Campbell and Anna brought out some objects from the Egyptology collection: facial reconstructions of the Two Brothers, a replica of an encaustic protrait, similar to those on display in the Museum’s dedicated gallery, the lid from a Canopic jar depicting the ancient Egyptian god Imsety, busts from Alexandria and a shabti (above).
For my part I brought out some head related objects from the archaeology collection including a late Iron Age/Romano-British stone head from Tyldesley near Manchester, a tricephalic piece from Standedge Tunnel, some replica carved stone heads and some rather handsome carved wooden head made for an earlier Lindow Man exhibition. I suspect they are copying discoveries from the important votive deposit at the source of the River Seine at Sequana in Burgundy, France, as well as some stelae found at Rochdale (see above). Keith Sugden, the Museum’s Curator of Numismatics, kindly entrusted us with a selection of coins showing Roman emperors.
It was great fun recognising some of the figurines that visitors made and displayed on the table outside the Discovery Centre.
As part of the day I showed members of the Museum’s branch of the Young Archaeologists’ Club the facial reconstruction display in Ancient Worlds. There was even time to join Maxine’s inaugural ‘Women in Ancient Worlds’ tour which explored the topic of women and the contribution of women archaeologists and Egyptologists in the new displays. Maxine, who is a Visitor Assistant and member of the Museum’s Front of House team, showed us the copy of Amelia Edward’s A Thousand Miles up the Nile, the Etruscan terracotta womb votive in the archaeology gallery as well as exhibits in the Egyptology gallery of Ancient Worlds.
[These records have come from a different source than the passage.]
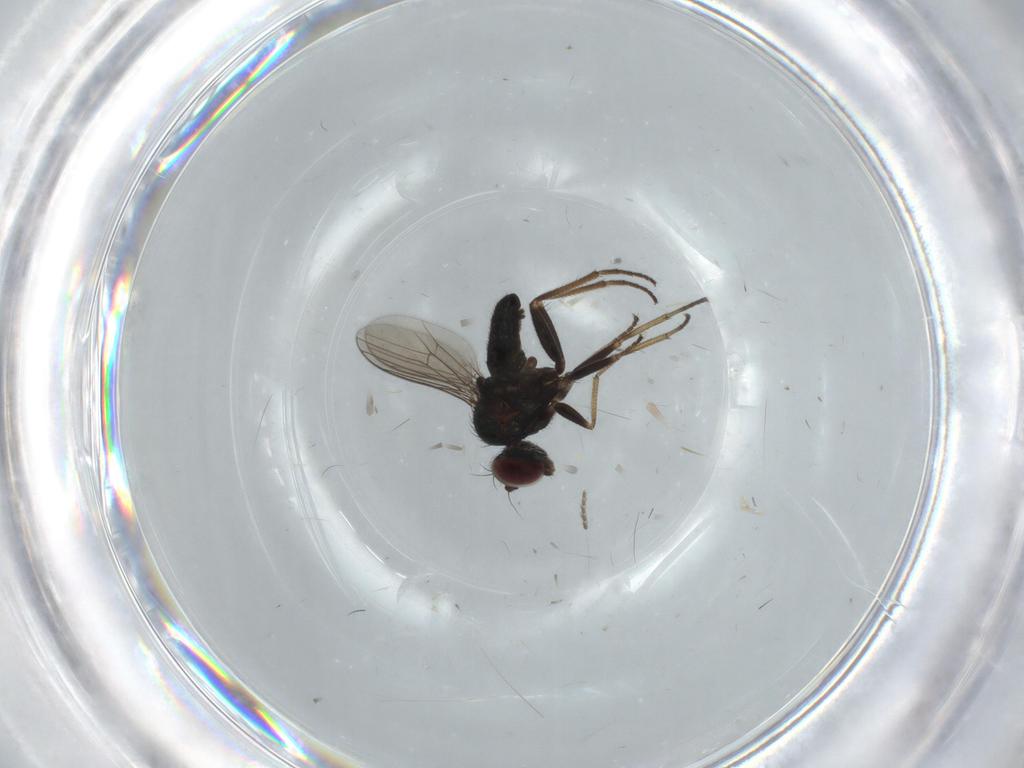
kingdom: Animalia
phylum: Arthropoda
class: Insecta
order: Diptera
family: Dolichopodidae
We saw over a hundred people at our handling table and gathered some really useful feedback about how interesting visitors had found it. Jamie’s contribution went well beyond the call of duty when he kindly posed for a photograph with one of the carved wooden figurines (below). What a trooper! As well as being a brilliant Movember photo opportunity, this makes me think there might be some mileage in a future photographic project comparing the profiles of Roman emperors and empresses with those of modern day visitors. A great time was had by all as they say. A big thank you to everyone who gave up their Saturday to help with the event.